Maysoon El-Ahmad on March, 2018


Internet data by its nature is a global commodity which transcends national borders, making the way we manage it on a national and international scale a very delicate task.

Data sharing and data management is becoming an increasingly difficult task as different countries start to adopt different rules, regulations and policies when it comes to how companies and governments use personal data.

For example, Germany forbids marketing to specific ethnic groups, while America does not. In the US certain companies are prohibited from disclosing information to foreign governments while in Europe, the data privacy of consumers is strictly protected and companies are restricted in how they can transfer data outside the bloc.

Running a business in an ever changing world already comes with challenges. This new paradigm adds increasing complexity and risk.

While a data economy presents many opportunities, it comes with new complexities that many are not prepared for as such, data privacy laws continue to evolve.

This evolution includes focused effort by nations to protect individuals:

Europe is a trailblazer in this space. On the 25th May 2018, the EU will undergo the greatest change in decades to its data protection laws when the EU General Data Protection Regulations (GDPR) come into force.

Given the global nature of our digital world this could impact Australian businesses who have a footprint in Europe including; an Australian digital media or advertising business with an office in the EU, or whose website targets EU companies, or whose websites references customers or users in the EU, or a business that tracks individuals in the EU on the internet and uses data processing techniques to profile individuals to analyse and predict personal preferences, behaviours and attitudes.

These new laws will force Facebook to completely change its approach to personal data for their European users. Facebook commercially exploit “sensitive personal data for advertising purposes” which is forbidden by the new GDPR, and punishable with fines equal to 4% of the company’s global turnover.
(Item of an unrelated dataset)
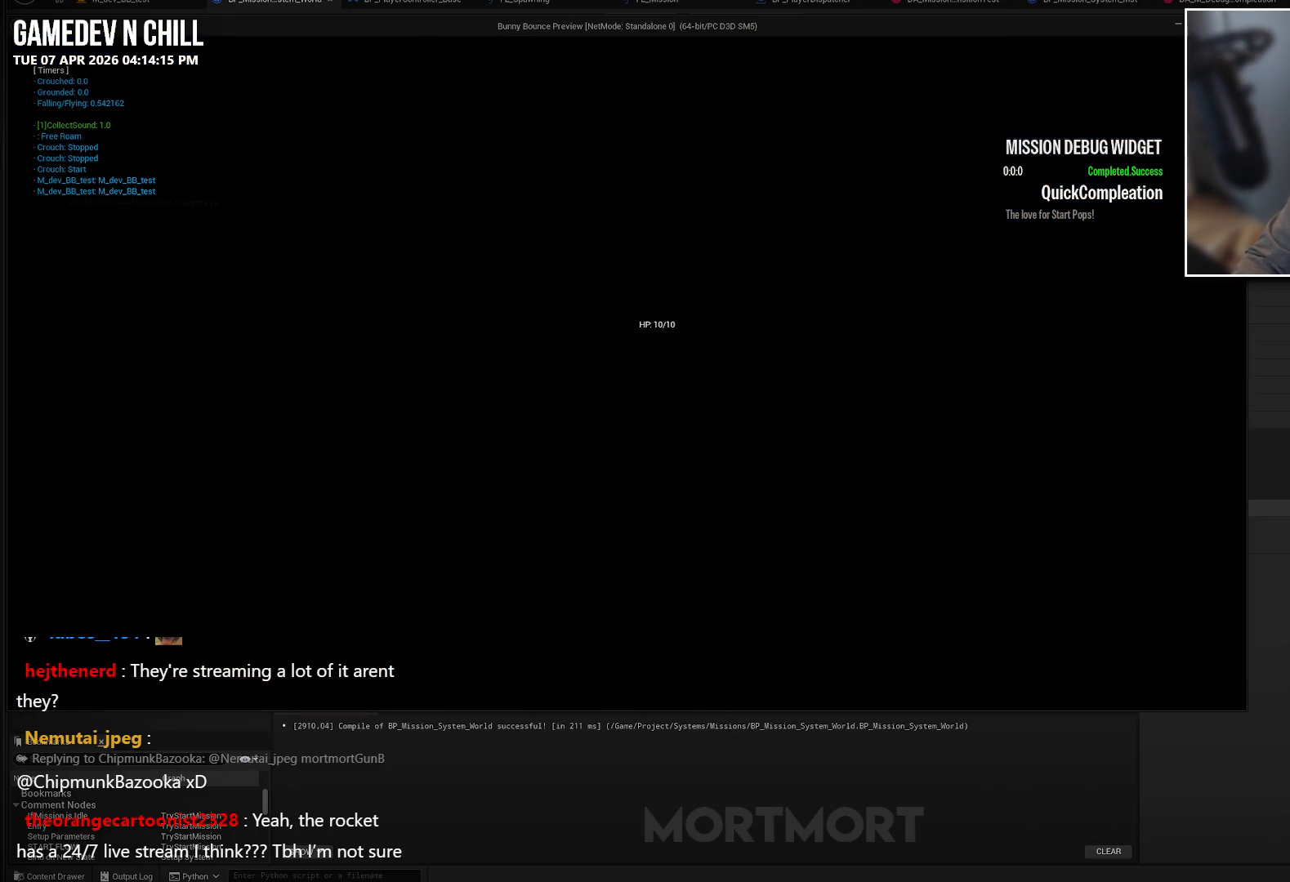
{"buttons": [], "left_stick": "center", "right_stick": "center", "events": [[183, "left_stick", "center"]]}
The EU is also wanting to force US tech giants like Apple, Google and Microsoft to hand over electronic evidence across borders when investigating serious crimes. The proposed law would apply to any company that does business within Europe, no matter where its data centres are based.


  • Digital borders are becoming a growing global issue. As more companies start to operate cloud networks of giant data centers this could mean an individual’s data can reside anywhere.
  • Tensions are building between the tech giants and governments. Should this tension increase, a ‘digital war’ between countries could prevail as each looks to protect its own citizens.  As data fast becomes one of the most valuable assets in our digital economy, this could be the new arms race.
  • We expect to see the proliferation of ‘data privacy law’ consultants assisting companies to navigate the new laws locally and internationally to avoid any potential data breaches that can cost them thousands if not millions of dollars.
  • We see a not too distant future where the United Nations will impose universal laws that transcend borders. These new human right laws will aim to protect individual’s personal data which may spark increased tension between countries if the laws are in opposition to their own laws or commercial interests.